Peki ya bünye alışıyor olabilir mi? Bunca acıyı, travmayı yaşaya yaşaya, tanıklık ede ede, ölümü ve öldürmeyi normalleştiriyor olabilir miyiz?

-Olabiliriz! En fenası da budur! Olumsuz uyaranı devamlı ve benzer şiddette verdiğinizde, uyaranın olumsuz etkisi azalır. Türkçesi, her hafta bomba patlarsa, bombanın kaygı verici etkisi giderek azalır. Bakınız, Ortadoğu!

“Alışmayacağız!” çığlıkları yükseliyor! Bu tarz ölümlere alışmak neden tehlikeli?

-E çünkü alışmak, duyarsızlaşmak demek, kanıksamak demek, kabul etmek, “Kaderimse yaşarım!” demek, vicdanı yok saymak demek… Kişisel olarak da, toplumsal olarak da bu mevzunun en vahşi ve gayri insani sonucu alışmaktır!

Peki çözüm ne? Güzel, tatlı filmler izlemek mi, bir süre sosyal medyadan, Twitter’den uzak durmak mı, bir yerlere gidip uzaklaşmak mı, kendi kozana girmek mi, her zamankinden daha fazla çalışmak mı ya da normal hayata devam etmek mi?

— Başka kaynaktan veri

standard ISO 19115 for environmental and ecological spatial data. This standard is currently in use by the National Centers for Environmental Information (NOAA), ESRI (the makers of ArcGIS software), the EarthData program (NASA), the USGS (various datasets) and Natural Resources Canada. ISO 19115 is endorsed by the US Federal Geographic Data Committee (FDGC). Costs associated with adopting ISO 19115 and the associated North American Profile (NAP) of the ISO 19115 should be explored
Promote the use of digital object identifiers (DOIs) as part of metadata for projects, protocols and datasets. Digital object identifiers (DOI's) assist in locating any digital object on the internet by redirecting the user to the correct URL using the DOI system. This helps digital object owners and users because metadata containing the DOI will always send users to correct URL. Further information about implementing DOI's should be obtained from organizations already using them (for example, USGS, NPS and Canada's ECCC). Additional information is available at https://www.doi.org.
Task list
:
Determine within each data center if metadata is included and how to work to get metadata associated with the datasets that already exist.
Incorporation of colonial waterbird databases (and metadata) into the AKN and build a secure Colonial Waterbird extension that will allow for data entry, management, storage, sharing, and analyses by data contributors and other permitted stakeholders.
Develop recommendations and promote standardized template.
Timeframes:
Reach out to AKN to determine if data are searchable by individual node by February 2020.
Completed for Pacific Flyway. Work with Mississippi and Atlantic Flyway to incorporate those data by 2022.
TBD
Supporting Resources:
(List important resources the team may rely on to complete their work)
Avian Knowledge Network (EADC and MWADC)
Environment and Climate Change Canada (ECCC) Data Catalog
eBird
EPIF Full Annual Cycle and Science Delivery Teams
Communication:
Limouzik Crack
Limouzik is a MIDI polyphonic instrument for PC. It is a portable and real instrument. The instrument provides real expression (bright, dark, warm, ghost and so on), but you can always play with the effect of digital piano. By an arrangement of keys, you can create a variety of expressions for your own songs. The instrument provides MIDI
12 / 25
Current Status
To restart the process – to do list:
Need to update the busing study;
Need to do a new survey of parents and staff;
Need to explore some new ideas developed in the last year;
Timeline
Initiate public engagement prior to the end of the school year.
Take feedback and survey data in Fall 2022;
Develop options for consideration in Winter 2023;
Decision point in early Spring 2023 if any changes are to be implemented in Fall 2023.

-Dediğim gibi yeni bir ‘normal’ yaratmak lazım. Muhtemel yeni normal, işe güce gidilen, bilgiye temkinli yaklaşılan, şiddet içeren bilgiden kaçınılan, sıkıntıların, kaygıların konuşulduğu ama kaygı fanatiği olunmayan, alternatif düşünceler üreten, iyi senaryoları dışlamayan, alışmayan, umut eden bir normal. Ama tabii, memleket güvenliğinin siyaseten sağlanması da çok mühim. Yoksa, insanlar içinde yaşadığı coğrafyaya, memleketine güvenmez, aidiyeti sınırlı hale gelir, ki bu da çok fena!